Epidemiology and Demographics

Wilms tumors are the most common pediatric renal mass. The incidence of Wilms tumor is estimated to be 0.71 cases per 10,00,000 children younger than 15 years. There is no significant gender predilection among unilateral cases, but the male to female ratio in bilateral cases is 0.60:1.00. It typically occurs in early childhood with peak incidence between 3 and 4 years of age. Asian individuals are less likely to develop wilms tumor.

Risk factors

Common risk factors in the development of wilms tumor include familial wilms tumor, congenital anomalies, WT-1 related syndromes and WT2-related syndromes. Less common risk factors in the development of wilms tumor include perlman syndrome, simpson-golabi-ehemel syndrome, Sotos syndrome, 9q22.3 microdeletion syndrome, Bloom syndrome, li-fraumeni syndrome and Alagille syndrome.  

Screening

Screening can be very helpful to diagnose wilms tumor in high risk patients.Screening is done with serial abdominal ultrasonography.  

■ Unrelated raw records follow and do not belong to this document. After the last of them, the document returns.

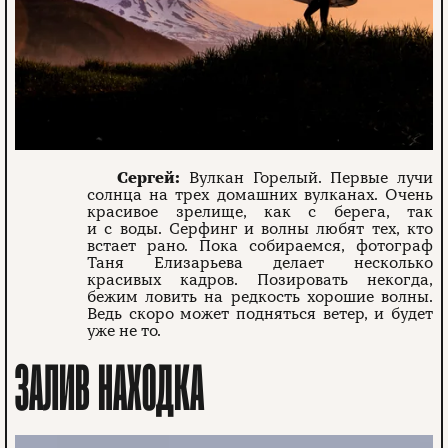
Сергей:
Вулкан Горелый. Первые лучи
солнца на трех домашних вулканах. Очень
красивое зрелище, как с берега, так
и с воды. Серфинг и волны любят тех, кто
встает рано. Пока собираемся, фотограф
Таня Елизарьева делает несколько
красивых кадров. Позировать некогда,
бежим ловить на редкость хорошие волны.
Ведь скоро может подняться ветер, и будет
уже не то.
ЗАЛИВ НАХОДКА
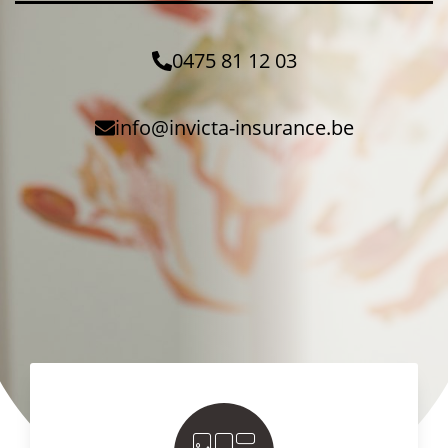
0475 81 12 03
info@invicta-insurance.be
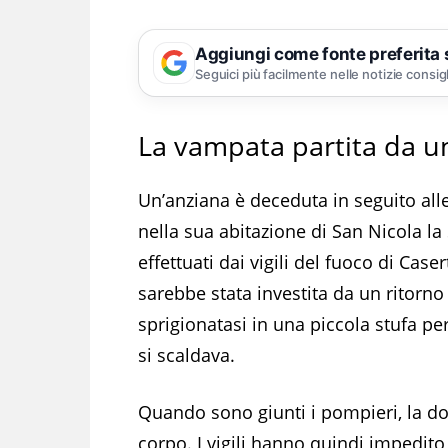
Aggiungi come fonte preferita
Seguici più facilmente nelle notizie consig
La vampata partita da un
Un’anziana è deceduta in seguito alle
nella sua abitazione di San Nicola la
effettuati dai vigili del fuoco di Cas
sarebbe stata investita da un ritorn
sprigionatasi in una piccola stufa p
si scaldava.
Quando sono giunti i pompieri, la do
corpo. I vigili hanno quindi impedito 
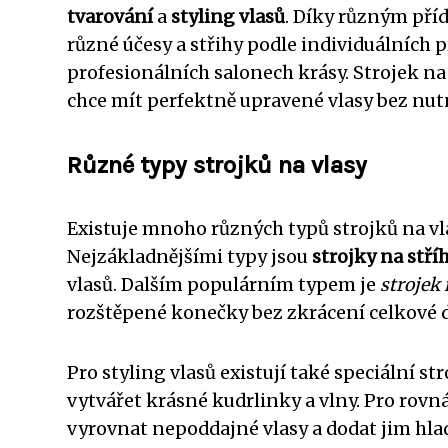
tvarování
a
styling vlasů
. Díky různým pří
různé účesy a střihy podle individuálních p
profesionálních salonech krásy. Strojek n
chce mít perfektně upravené vlasy bez nut
Různé typy strojků na vlasy
Existuje mnoho různých typů strojků na vla
Nejzákladnějšími typy jsou
strojky na stří
vlasů. Dalším populárním typem je
strojek 
rozštěpené konečky bez zkrácení celkové d
Pro styling vlasů existují také speciální st
vytvářet krásné kudrlinky a vlny. Pro rovná
vyrovnat nepoddajné vlasy a dodat jim hlad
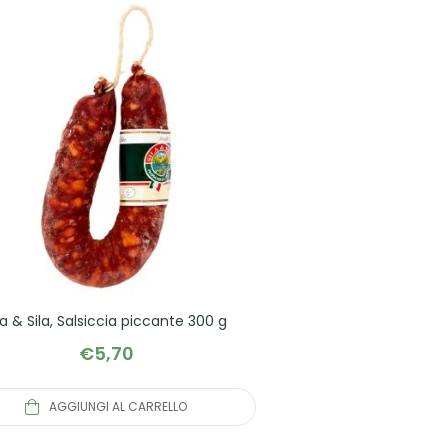
la & Sila, Salsiccia piccante 300 g
€
5,70
AGGIUNGI AL CARRELLO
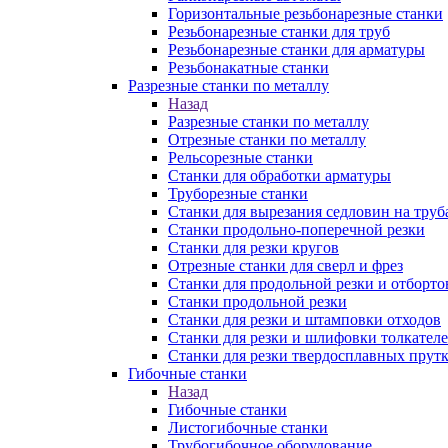
Горизонтальные резьбонарезные станки
Резьбонарезные станки для труб
Резьбонарезные станки для арматуры
Резьбонакатные станки
Разрезные станки по металлу
Назад
Разрезные станки по металлу
Отрезные станки по металлу
Рельсорезные станки
Станки для обработки арматуры
Труборезные станки
Станки для вырезания седловин на труб
Станки продольно-поперечной резки
Станки для резки кругов
Отрезные станки для сверл и фрез
Станки для продольной резки и отборто
Станки продольной резки
Станки для резки и штамповки отходов
Станки для резки и шлифовки толкател
Станки для резки твердосплавных прут
Гибочные станки
Назад
Гибочные станки
Листогибочные станки
Трубогибочное оборудование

Natural history, Complications and Prognosis

The symptoms of wilms tumor usually develop in the first decade of life, and start with symptoms such as an abdominal/flank mass. If left untreated, patients with wilms tumor may progress to develop hypertension, anemia, weight loss, renal failure and metastasis. The overall 5-year survival rate is approximately 63% for patients aged 10 to 16 years. Depending on various factors at the time of diagnosis, the prognosis may vary. These factors are histology of tumor, stage of tumor, genetic and molecular markers and age of the patient. 

Staging

Staging of wilms tumor is done based upon the extent of tumor anatomically and not done on the basis of its genetics, histology or molecular markers. Extensive disease and worse prognosis is denoted by a higher stage. The staging systems that are currently used are National Wilms Tumor Study (NWTS) system and International Society of Pediatric Oncology (SIOP) system. Both these systems divide wilms tumor into 5 stages. 

History and Symptoms

The common symptoms of wilms' tumor include swelling, abdominal pain, fever, hypertension, and hypercalcemia.

Physical Examination

On abdominal examination a painless mass may be palpated in the flank.

CT

CT scan may be helpful in the diagnosis of wilms' tumor.

MRI

MRI may be helpful in the diagnosis of wilms' tumor.

Ultrasound

Ultrasound may be helpful in the diagnosis of wilms' tumor.

Other Diagnostic Studies

18F-fluorodeoxyglucose (FDG)-positron emission tomography (PET)-CT and biopsy may be helpful in the diagnosis of wilms' tumor.

Medical therapy

The predominant therapy for wilms' tumor is surgical resection. Adjunctive chemotherapy and radiation may be required.

Surgery

Surgery is the mainstay of treatment for wilms' tumor.